**Exercise aim**
Rewrite the lines of the listing, swapping every "قبل از خرید" for "پیش از خرید" and leaving everything else unchanged.

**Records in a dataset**
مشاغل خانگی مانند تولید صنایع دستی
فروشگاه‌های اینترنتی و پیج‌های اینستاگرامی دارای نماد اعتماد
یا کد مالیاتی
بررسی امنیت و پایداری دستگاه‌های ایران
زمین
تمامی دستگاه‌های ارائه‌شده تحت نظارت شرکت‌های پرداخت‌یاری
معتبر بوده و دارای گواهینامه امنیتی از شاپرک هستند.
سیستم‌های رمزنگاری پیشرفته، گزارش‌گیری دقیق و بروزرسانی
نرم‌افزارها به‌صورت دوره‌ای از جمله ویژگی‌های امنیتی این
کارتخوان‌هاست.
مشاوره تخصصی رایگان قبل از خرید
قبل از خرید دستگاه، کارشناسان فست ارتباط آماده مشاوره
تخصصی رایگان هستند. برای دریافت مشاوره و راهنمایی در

**Result of the task**
مشاغل خانگی مانند تولید صنایع دستی
فروشگاه‌های اینترنتی و پیج‌های اینستاگرامی دارای نماد اعتماد
یا کد مالیاتی
بررسی امنیت و پایداری دستگاه‌های ایران
زمین
تمامی دستگاه‌های ارائه‌شده تحت نظارت شرکت‌های پرداخت‌یاری
معتبر بوده و دارای گواهینامه امنیتی از شاپرک هستند.
سیستم‌های رمزنگاری پیشرفته، گزارش‌گیری دقیق و بروزرسانی
نرم‌افزارها به‌صورت دوره‌ای از جمله ویژگی‌های امنیتی این
کارتخوان‌هاست.
مشاوره تخصصی رایگان پیش از خرید
پیش از خرید دستگاه، کارشناسان فست ارتباط آماده مشاوره
تخصصی رایگان هستند. برای دریافت مشاوره و راهنمایی در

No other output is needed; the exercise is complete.